Corporate actions and targeted policies can support gender equality in developing countries

Geneva, 14 October 2014 (UNCTAD press release) – Women’s Empowerment and Gender Equality – the Role of TNCs

The potential positive impact of foreign investment on women’s empowerment through the creation of formal employment and business linkages is considerable, but the operations of transnational corporations (TNCs) also risk increasing women’s vulnerability in the workplace or exacerbating gender inequality, a new UNCTAD report has found.

Investment by TNCs and Gender, launched during a session on women’s empowerment at the UNCTAD World Investment Forum on 14 October, argues for targeted policies and corporate action to ensure that the activities of TNCs translate into real benefits for women in developing countries.

Investment by multinationals has been instrumental in creating job opportunities for women, particularly in labour-intensive, largely export-orientated industries.
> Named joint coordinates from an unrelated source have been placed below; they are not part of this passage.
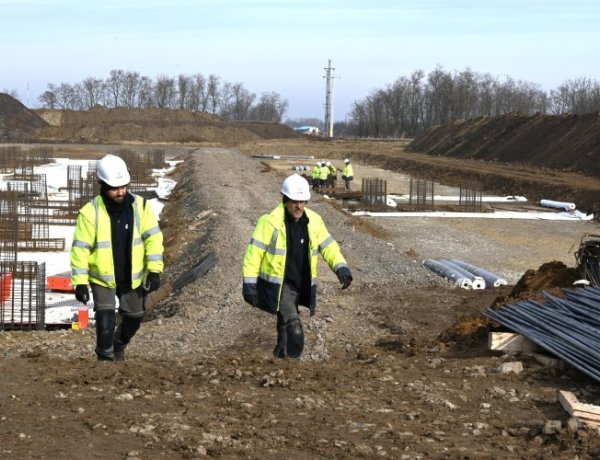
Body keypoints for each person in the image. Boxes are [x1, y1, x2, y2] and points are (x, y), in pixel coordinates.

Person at [242, 174, 353, 359]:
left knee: (285, 324)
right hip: (281, 286)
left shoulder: (314, 221)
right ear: (285, 200)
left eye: (302, 201)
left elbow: (329, 246)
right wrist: (249, 285)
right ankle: (292, 366)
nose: (299, 206)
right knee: (295, 331)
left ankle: (281, 358)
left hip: (301, 285)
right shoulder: (269, 223)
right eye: (294, 201)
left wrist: (341, 267)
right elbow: (253, 255)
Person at [71, 154, 164, 361]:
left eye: (124, 186)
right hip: (102, 277)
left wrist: (155, 269)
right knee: (105, 319)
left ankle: (118, 345)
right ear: (101, 185)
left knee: (134, 317)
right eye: (115, 188)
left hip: (133, 276)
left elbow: (154, 239)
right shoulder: (90, 213)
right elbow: (80, 249)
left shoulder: (141, 207)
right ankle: (104, 358)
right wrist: (79, 282)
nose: (121, 192)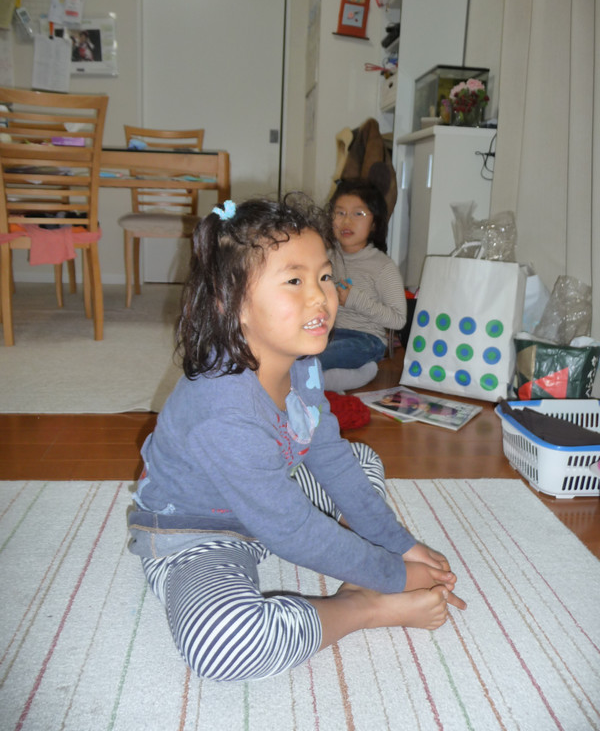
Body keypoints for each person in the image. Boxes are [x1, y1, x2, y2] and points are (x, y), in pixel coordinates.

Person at [127, 195, 466, 683]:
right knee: (223, 644)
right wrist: (391, 576)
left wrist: (399, 544)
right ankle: (361, 606)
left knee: (360, 459)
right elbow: (291, 531)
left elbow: (329, 455)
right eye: (294, 281)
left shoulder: (303, 364)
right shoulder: (221, 411)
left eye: (325, 277)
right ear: (231, 303)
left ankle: (359, 559)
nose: (319, 297)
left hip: (271, 495)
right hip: (197, 530)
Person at [318, 178, 407, 391]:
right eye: (340, 213)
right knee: (299, 351)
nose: (346, 221)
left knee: (316, 357)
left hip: (366, 339)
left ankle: (313, 378)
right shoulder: (324, 257)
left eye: (358, 214)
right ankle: (343, 376)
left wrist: (355, 300)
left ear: (374, 223)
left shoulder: (382, 266)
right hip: (329, 333)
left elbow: (398, 320)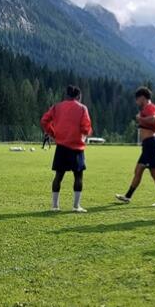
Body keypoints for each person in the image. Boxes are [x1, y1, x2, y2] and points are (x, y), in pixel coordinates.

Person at [41, 85, 93, 213]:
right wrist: (86, 133)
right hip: (77, 147)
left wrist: (53, 133)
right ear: (79, 96)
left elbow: (44, 121)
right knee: (78, 176)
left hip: (61, 146)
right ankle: (76, 206)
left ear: (67, 95)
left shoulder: (56, 107)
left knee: (58, 176)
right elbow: (86, 127)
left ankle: (55, 206)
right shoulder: (82, 108)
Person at [115, 87, 155, 207]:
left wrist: (140, 119)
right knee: (146, 171)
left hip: (150, 143)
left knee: (145, 171)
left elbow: (154, 119)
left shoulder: (149, 107)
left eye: (137, 99)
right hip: (151, 143)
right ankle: (130, 196)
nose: (136, 102)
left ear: (142, 98)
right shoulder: (154, 107)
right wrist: (154, 125)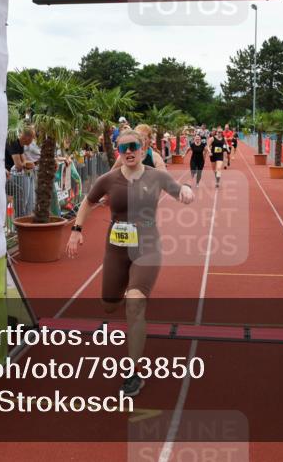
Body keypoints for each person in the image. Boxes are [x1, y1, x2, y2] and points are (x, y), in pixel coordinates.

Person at [66, 129, 194, 396]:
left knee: (134, 305)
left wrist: (185, 191)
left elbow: (178, 187)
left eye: (133, 146)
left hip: (147, 246)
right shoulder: (108, 179)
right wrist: (76, 231)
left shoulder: (156, 176)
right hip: (116, 248)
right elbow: (87, 203)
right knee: (109, 306)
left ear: (144, 147)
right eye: (123, 148)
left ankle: (134, 373)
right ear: (118, 152)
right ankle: (128, 295)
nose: (128, 152)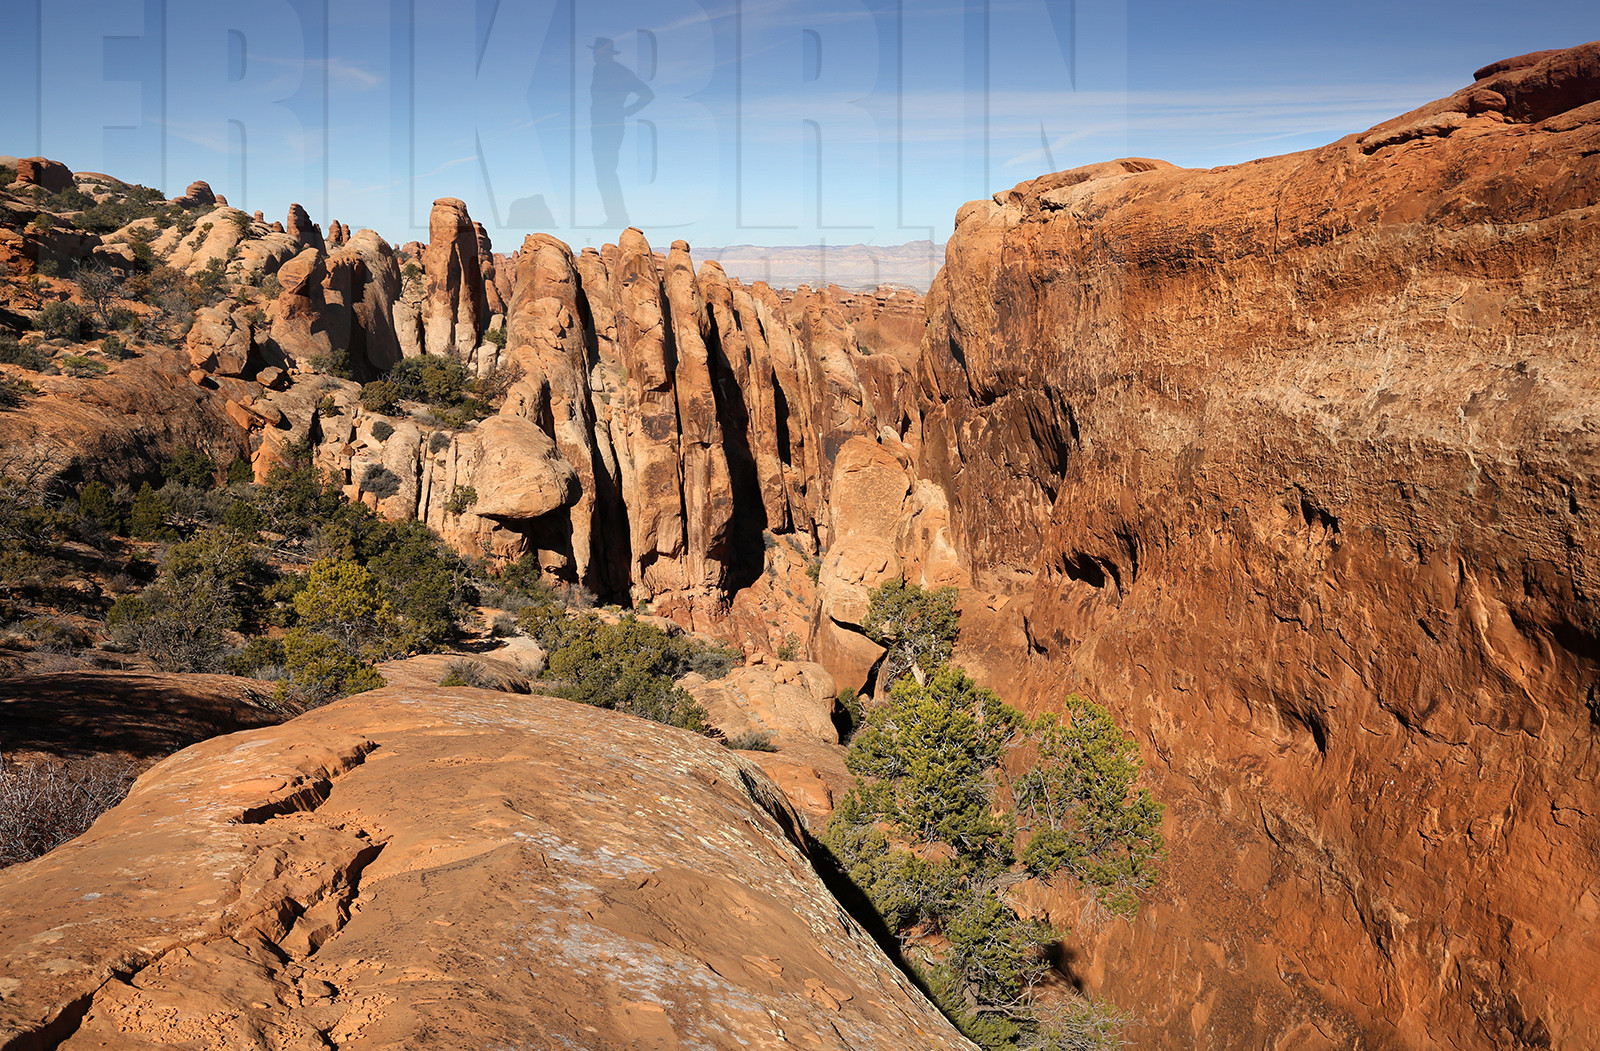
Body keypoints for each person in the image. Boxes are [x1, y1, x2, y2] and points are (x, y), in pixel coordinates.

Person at [588, 37, 654, 228]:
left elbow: (647, 94)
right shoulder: (598, 70)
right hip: (598, 126)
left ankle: (618, 218)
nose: (594, 55)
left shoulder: (620, 72)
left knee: (606, 171)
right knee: (602, 172)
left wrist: (626, 111)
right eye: (594, 52)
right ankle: (614, 216)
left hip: (611, 127)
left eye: (598, 52)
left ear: (607, 53)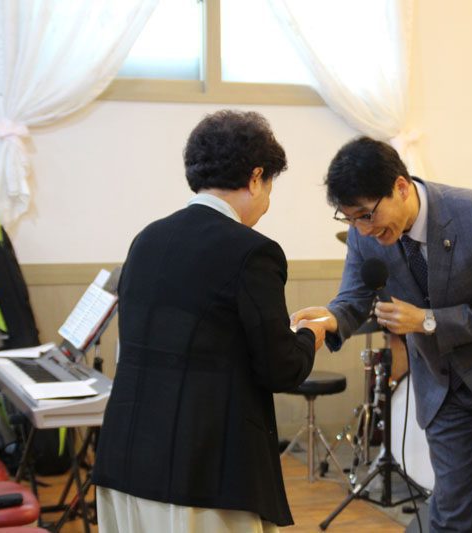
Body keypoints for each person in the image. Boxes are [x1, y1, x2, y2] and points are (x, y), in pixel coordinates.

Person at [292, 137, 472, 532]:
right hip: (443, 386)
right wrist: (329, 318)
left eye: (366, 215)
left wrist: (427, 321)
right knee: (450, 514)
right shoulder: (365, 236)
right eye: (350, 219)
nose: (362, 229)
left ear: (400, 187)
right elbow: (353, 298)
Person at [92, 110, 325, 532]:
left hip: (125, 458)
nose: (267, 203)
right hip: (203, 473)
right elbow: (281, 368)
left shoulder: (146, 240)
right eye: (270, 187)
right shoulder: (252, 251)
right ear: (256, 177)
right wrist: (311, 333)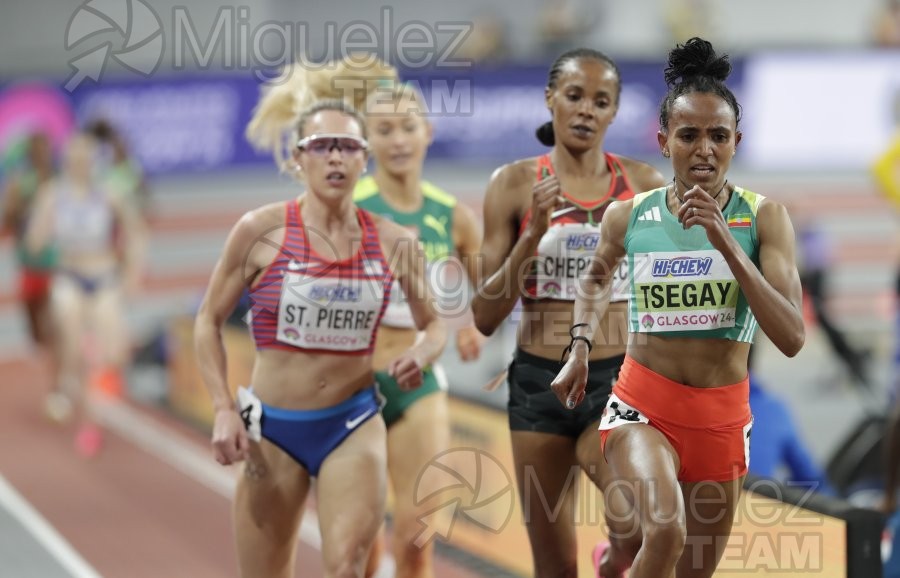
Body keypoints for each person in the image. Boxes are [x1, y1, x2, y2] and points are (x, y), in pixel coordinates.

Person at [551, 37, 805, 578]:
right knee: (664, 531)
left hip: (721, 418)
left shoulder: (764, 220)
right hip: (642, 406)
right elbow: (595, 279)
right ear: (664, 141)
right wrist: (579, 346)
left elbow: (791, 337)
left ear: (737, 141)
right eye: (689, 135)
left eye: (718, 136)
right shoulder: (628, 216)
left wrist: (728, 244)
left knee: (682, 568)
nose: (704, 149)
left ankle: (613, 561)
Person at [247, 57, 484, 578]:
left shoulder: (451, 215)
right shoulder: (353, 205)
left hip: (418, 385)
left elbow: (479, 284)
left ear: (428, 132)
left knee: (420, 534)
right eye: (384, 131)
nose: (398, 141)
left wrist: (470, 324)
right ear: (368, 143)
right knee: (362, 548)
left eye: (407, 128)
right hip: (355, 389)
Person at [196, 98, 447, 578]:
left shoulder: (396, 242)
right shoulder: (259, 232)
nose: (336, 157)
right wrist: (223, 408)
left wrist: (422, 352)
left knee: (349, 567)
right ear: (297, 158)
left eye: (348, 146)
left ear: (363, 159)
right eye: (323, 146)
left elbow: (434, 325)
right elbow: (207, 320)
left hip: (351, 423)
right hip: (271, 429)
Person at [471, 48, 666, 578]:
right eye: (574, 96)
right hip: (537, 385)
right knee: (554, 565)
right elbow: (486, 314)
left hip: (618, 382)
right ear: (550, 99)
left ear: (613, 112)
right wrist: (531, 234)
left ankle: (614, 561)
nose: (585, 110)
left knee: (637, 523)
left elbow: (669, 284)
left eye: (600, 101)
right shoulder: (512, 184)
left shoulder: (645, 185)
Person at [26, 132, 144, 455]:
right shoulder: (53, 194)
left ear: (95, 162)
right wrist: (40, 233)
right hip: (69, 276)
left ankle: (89, 378)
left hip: (103, 277)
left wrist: (132, 274)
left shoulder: (109, 193)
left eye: (86, 160)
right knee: (69, 325)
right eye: (75, 160)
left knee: (112, 353)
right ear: (67, 162)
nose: (81, 166)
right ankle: (70, 393)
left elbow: (135, 232)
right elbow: (35, 240)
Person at [1, 132, 58, 355]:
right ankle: (39, 344)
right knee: (31, 309)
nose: (42, 155)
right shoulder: (21, 183)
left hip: (57, 257)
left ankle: (56, 352)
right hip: (29, 258)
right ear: (30, 154)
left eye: (46, 150)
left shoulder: (59, 179)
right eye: (37, 151)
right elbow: (8, 218)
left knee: (55, 309)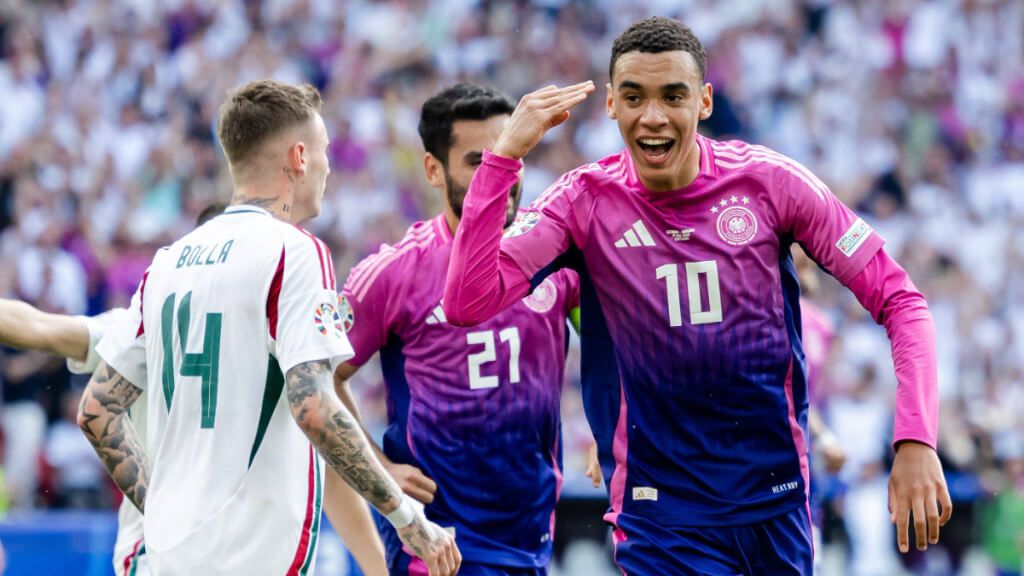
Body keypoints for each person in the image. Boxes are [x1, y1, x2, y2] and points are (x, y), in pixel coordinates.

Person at [443, 16, 951, 574]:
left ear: (704, 101)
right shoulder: (581, 201)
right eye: (633, 97)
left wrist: (916, 438)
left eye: (672, 96)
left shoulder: (770, 183)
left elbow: (901, 300)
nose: (652, 116)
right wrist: (503, 159)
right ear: (611, 104)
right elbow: (467, 302)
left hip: (776, 503)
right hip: (660, 518)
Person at [76, 79, 458, 576]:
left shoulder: (166, 263)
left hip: (170, 557)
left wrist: (164, 510)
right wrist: (407, 519)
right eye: (323, 151)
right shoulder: (294, 251)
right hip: (253, 556)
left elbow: (97, 411)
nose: (328, 167)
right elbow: (314, 406)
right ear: (299, 157)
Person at [0, 204, 389, 576]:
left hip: (198, 553)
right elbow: (40, 330)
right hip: (182, 556)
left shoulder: (151, 321)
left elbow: (41, 328)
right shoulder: (279, 344)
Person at [335, 83, 579, 576]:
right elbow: (318, 378)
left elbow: (613, 339)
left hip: (531, 537)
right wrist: (378, 467)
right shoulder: (392, 274)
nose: (501, 174)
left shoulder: (555, 258)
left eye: (512, 156)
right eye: (479, 162)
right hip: (436, 543)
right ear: (433, 169)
These include textiles, garment manufacture, electronics, agriculture, call centres and the hotel, catering and tourism industries, the report says.

As well as providing access to employment opportunities for women, multinationals often offer higher wages, employment stability, skills development and further career opportunities. In addition, such jobs are likely to be unionized and better protected under labour legislation.

But the report also identifies a number of risks, such as poor working conditions and limited access to training for women, especially when the jobs created are confined to low-paid activities or occur in the informal sector. Women employees are more at risk of being marginalized when firms upgrade or when low-cost, labour-intensive industries decline.

The report underlines the key challenges to maximizing the benefits of investment by TNCs for women’s empowerment. A positive impact is not automatic, the effect can vary over time and it is country- and context-specific, the report says.

Legal and sociocultural impediments can prevent access to employment for women. For example, despite having access to education, legal restrictions often prevent women from participating in the labour market. Patterns of job segregation deeply rooted in social structures may restrict women’s opportunities for employment, upgrading skills and career progression. Such impediments can also be reflected within businesses themselves.

The report notes that another important constraint is the paucity of data on women’s empowerment – such data would enable Governments to adopt targeted policies. There is also a lack of research into the specific impact of investment by TNCs on women’s participation in labour markets.

The report proposes a number of targeted policies and actions that Governments and foreign firms might undertake to address such challenges. Three key policy interventions were identified:

  • Governments need a specific strategy for women’s empowerment that complements efforts to achieve economic and social development. The strategy should consider how different policy areas impact on each other: for example, how women’s access to education determines their employment opportunities or how support for women’s health needs directly affects their access to labour markets.
  • Governments should also consider how foreign investment can support women’s equality, not undermine it. To achieve this, a number of actions can be taken to facilitate and protect women’s employment by multinationals and promote a “gender inclusive TNC value chain”. These include providing infrastructure and social protection, preparing women for work with TNCs, protecting women at work and promoting women’s career development.
  • Related to these actions, Governments should give particular attention to selected labour-intensive, export-orientated sectors and highly mobile sectors, where women are often strongly represented in the workforce.

For multinationals, the report proposes a set of guidelines on gender equality that should be included in their business models. These guidelines directly stem from the research undertaken for the report and recognize the role that foreign firms can play in supporting women’s empowerment. They include:

  • Treating men and women equally
  • Incorporating matters of gender equality into TNC investment projects and business models
  • Gathering data on women’s participation in the TNC workplace
  • Promoting women’s empowerment
  • Respecting equal rights in collective bargaining
  • Assessing the “gender impact” of divestment decisions and the development of “gender-sensitive” divestment models.

The report was launched at an interactive session during the UNCTAD World Investment Forum 2014 at which speakers discussed its key themes, highlighting their experiences of the impact of TNCs on gender, and considering avenues for policymakers to minimize risks and maximize benefits of TNC activities for women.